Kapitalist modernite kendini sürdüremezlik pozisyonundan, ancak insanlık ve toplumun değerlerini araçsallaştırarak kendini kurtarabilmektedir.
Kapitalist modernite kendini sürdüremezlik pozisyonundan, ancak insanlık ve toplumun değerlerini araçsallaştırarak kendini kurtarabilmektedir. Buna karşılık toplumsallıkta, toplumsallaşmada ısrarcı olan toplumlar kendileri ile değerlerini nasıl korumalıdırlar? Bu değerlere sahip çıkma araçları neler olmalıdır? Kadın Ana’nın yarattığı toplumsallığın yarattığı değerlerine tecavüz anlamına gelen bu kullanım biçimi nasıl aşılmalıdır? Kadının çocuk üretim makinesi haline getirilerek, erkeğin üretim aracı haline getirilerek işçileştirilmesi nasıl aşılacaktır? ”Kendinden verme” ahlaklılığı yerine,’hep kendine alma’ ahlaksızlığı nasıl tersine dönüştürülüp öze, özgür yaşam bilincine ulaşılacaktır?
Bilindiği gibi Önderlik KCK sistemini, kofederalizmi dört ayak üzerinden tanımladı; Kent meclisleri, akademiler, demokratik toplum kongresi ve kooperatifler yani ekonomik yapılanmalar. Temel toplumsal yapılanmaların gerçekleşmesi bu dört ayağın örgütlenmesinden geçmektedir. Bu toplumsal bileşenler kendi içinde kendi yapısal işlevlerini oturtmalıdırlar. Bu konular daha ayrıntılı açımlamayı gerektirdiğinden içeriğine fazla girmiyoruz. Fakat demokratik özerkliğin, konfederal sistemin günümüz siyasal, toplumsal ve kapitalist modernitenin içinde bulunduğu krizli aşamasında halkların bir çözüm modeli olarak kabul edilmesi önemlidir.                   

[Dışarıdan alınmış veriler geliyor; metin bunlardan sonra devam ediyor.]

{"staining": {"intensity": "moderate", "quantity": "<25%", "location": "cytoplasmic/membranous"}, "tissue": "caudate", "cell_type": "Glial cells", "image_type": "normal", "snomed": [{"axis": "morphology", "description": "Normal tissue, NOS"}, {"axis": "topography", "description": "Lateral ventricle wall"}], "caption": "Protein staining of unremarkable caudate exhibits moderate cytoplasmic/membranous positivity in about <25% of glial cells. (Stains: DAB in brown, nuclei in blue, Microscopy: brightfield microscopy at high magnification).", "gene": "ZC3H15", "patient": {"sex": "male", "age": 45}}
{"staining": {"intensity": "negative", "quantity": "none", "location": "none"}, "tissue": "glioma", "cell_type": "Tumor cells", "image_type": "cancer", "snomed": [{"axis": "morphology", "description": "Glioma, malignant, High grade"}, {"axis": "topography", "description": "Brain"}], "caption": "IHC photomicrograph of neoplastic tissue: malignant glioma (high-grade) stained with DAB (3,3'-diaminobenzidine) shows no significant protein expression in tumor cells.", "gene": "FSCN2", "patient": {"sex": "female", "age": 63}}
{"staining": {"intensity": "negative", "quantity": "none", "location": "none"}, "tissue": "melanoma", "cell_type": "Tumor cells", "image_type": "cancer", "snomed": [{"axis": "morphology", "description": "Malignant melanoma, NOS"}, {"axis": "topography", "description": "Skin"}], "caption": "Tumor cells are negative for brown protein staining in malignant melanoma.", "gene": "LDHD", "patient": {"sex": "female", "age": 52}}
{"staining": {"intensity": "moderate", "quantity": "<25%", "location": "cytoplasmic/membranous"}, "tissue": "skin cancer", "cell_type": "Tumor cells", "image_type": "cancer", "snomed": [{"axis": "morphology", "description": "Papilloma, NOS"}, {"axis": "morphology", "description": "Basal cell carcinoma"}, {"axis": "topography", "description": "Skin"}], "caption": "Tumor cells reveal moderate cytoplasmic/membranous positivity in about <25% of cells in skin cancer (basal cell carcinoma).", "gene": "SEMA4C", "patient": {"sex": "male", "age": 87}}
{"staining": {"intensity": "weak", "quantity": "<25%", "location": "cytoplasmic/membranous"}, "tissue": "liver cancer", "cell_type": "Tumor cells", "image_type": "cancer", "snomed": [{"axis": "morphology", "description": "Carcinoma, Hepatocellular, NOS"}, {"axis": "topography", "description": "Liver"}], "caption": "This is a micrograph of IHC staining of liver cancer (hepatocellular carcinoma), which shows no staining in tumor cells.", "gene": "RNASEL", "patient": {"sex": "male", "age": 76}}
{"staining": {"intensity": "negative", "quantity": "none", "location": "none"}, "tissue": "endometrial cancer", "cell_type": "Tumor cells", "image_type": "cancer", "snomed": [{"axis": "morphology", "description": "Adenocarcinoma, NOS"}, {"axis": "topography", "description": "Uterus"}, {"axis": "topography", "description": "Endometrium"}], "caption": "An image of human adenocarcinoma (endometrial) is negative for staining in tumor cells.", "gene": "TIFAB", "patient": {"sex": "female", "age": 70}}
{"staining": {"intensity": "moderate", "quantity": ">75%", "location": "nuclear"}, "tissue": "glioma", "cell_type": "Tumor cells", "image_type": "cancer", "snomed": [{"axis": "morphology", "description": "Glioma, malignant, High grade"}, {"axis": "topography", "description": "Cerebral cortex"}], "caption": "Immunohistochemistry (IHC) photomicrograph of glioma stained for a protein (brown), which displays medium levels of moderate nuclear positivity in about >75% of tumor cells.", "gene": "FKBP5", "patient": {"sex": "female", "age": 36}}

Demokrasi, en genel ifade ile halkın kendi kendisini yönetmesidir. Kendi kendini yönetme, öz karar organları ve öz karar gücü temelinde kendi iradi bağımsızlığını koruma amaçlıdır. Günümüz ulus devletli toplumlar ile kendi kendini yönetme iradesini oluşturan halklar, topluluklar arasındaki soruna çözüm ise demokratik özerkliktir. Devlet, demokrasi karşıtlığıdır. Yoksa devlet olamaz. Demokrasi de devletin karşısında, devletsizliktir. Devletler iktidarlarını anayasalarıyla, askeri ordu güçleriyle, üst toplum parlamento örgütlenmeleri ile kendilerini meşrulaştırırlar. Bugünkü dünya gerçekliğine bakıldığında devletle ilişkilenme işi devletli topluma bulaşmamış kültür, dil, topluluk ve cins söz konusu değildir. Bu iç içe geçmişlik durumundan kurtulmanın çözümü olarak, özerklik en geçerli çözüm olmaktadır.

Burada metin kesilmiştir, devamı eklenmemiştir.